2.5. Strategi yang dilakukan pada hutan produksi

2.6. Kearifan tradisional pada hutan produksi

Yang unik dari Taman Nasional Bukit Tigapuluh adalah keberadaan masyarakat
tradisional di dalamnya, yakni Suku Anak Dalam/Suku Kubu dan Suku Talang Mamak.
Masyarakat tersebut hidup dengan cara yang masih sangat tradisional dan terkadang berpindah-
pindah (nomaden). Mereka mempunyai kearifan tradisional yang amat berperan dalam
konservasi hutan. Terutama Suku Talang Mamak percaya bahwa bukit dan tumbuhan yang ada
di sekitarnya mempunyai kekuatan magis dalam kehidupan mereka. Harmonis dengan alam
merupakan prinsip hidup mereka.

Hutan bagi suku-suku tersebut menjadi bagian tak terpisahkan, karena hidup mereka amat
bergantung kepada hutan. Namun demikian, mereka sangat arif dalam memanfaatkan sumber
daya hutan, dengan tidak bersikap eksploitatif. Mereka mengetahui waktu-waktu yang tepat
untuk memanfaatkan hasil hutan, seperti memetik buah, mengambil rotan, dan memanen madu.
Untuk membuka lahan baru, mereka juga tidak sembarangan menebang pohon di hutan. Ada
pohon-pohon tertentu yang tidak boleh ditebang, dan ada tata cara tersendiri untuk
menebangnya. Kearifan tersebut telah diwariskan secara turun temurun.
BAB III

PENUTUP

3.1. Kesimpulan

Hutan produksi merupakan kawasan hutan yang dimanfaatkan untuk memproduksi hasil
hutan. Negara bisa memberikan hutan negara berupa konsesi kepada pihak swasta untuk
dimanfaatkan dan dikelola hasil hutannya. Taman Nasional Bukit Tiga Puluh menyimpan
kekayaan flora dan fauna yang luar biasa. Di dalamnya terdapat sekitar 660 spesies tumbuh-
tumbuhan, 246 di antaranya adalah tumbuhan obat-obatan yang sering dimanfaatkan oleh
penduduk setempat. Sebanyak 550 spesies merupakan spesies langka yang sudah didata,
dikumpulkan, dan dipelihara. salah satu upaya yang dilakukan oleh Pemerintah Provinsi Riau
adalah melakukan pembinaan dan pengendalian tata kelola kawasan hutan industri. Adapun
pembinaan dan pengendalian kawasan hutan produksi ditingkat dilimpahkan kepada gubernur
selaku wakil pemerintah pusat di daerah provinsi yang diatur dalam Peraturan Menteri
Kehutanan Republik Indonesia Nomor: P.3/Menhut-Ii/2014 Tentang Petunjuk Teknis
Pelaksanaan Urusan Pemerintahan (Dekonsentrasi) Bidang Kehutanan Tahun 2014 Yang
Dilimpahkan Kepada Gubernur Selaku Wakil Pemerintah.

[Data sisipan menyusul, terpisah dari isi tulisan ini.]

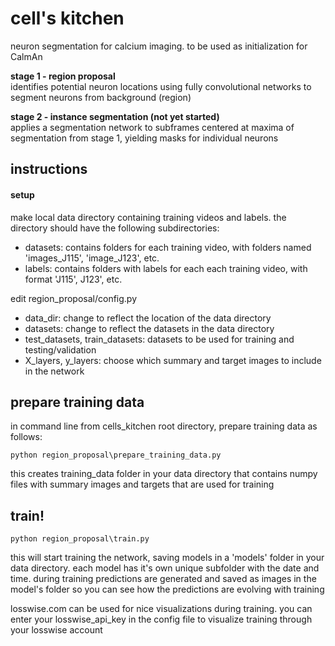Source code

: # cell's kitchen
neuron segmentation for calcium imaging. to be used as initialization for CalmAn

**stage 1 - region proposal**  
identifies potential neuron locations using fully convolutional networks to segment neurons from background (region)

**stage 2 - instance segmentation (not yet started)**  
applies a segmentation network to subframes centered at maxima of segmentation from stage 1, yielding masks for individual neurons

## instructions

#### setup
make local data directory containing training videos and labels. the directory should have the following subdirectories:
   * datasets: contains folders for each training video, with folders named 'images_J115', 'image_J123', etc.
   * labels: contains folders with labels for each each training video, with format 'J115', J123', etc.   

edit region_proposal/config.py
   * data_dir: change to reflect the location of the data directory
   * datasets: change to reflect the datasets in the data directory
   * test_datasets, train_datasets: datasets to be used for training and testing/validation
   * X_layers, y_layers: choose which summary and target images to include in the network

## prepare training data
in command line from cells_kitchen root directory, prepare training data as follows:
```
python region_proposal\prepare_training_data.py
```
this creates training_data folder in your data directory that contains numpy files with summary images and targets that are used for training
## train!
```
python region_proposal\train.py
```
this will start training the network, saving models in a 'models' folder in your data directory. each model has it's own unique subfolder with the date and time.
during training predictions are generated and saved as images in the model's folder so you can see how the predictions are evolving with training

losswise.com can be used for nice visualizations during training. you can enter your losswise_api_key in the config file to visualize training through your losswise account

BKSDA Jambi mencatat selama 2010 ditemukan 302 titik aktivitas pembalakan liar.
Pencurian dan distribusi kayu ilegal paling marak pada hutan produksi dan hutan produksi
terbatas di 223 lokasi. Selebihnya dalam area penggunaan lain 67 titik dan TNBT 2 titik. Mereka
mempunyai kearifan tradisional yang amat berperan dalam konservasi hutan. Terutama Suku
Talang Mamak percaya bahwa bukit dan tumbuhan yang ada di sekitarnya mempunyai kekuatan
magis dalam kehidupan mereka. Harmonis dengan alam merupakan prinsip hidup mereka.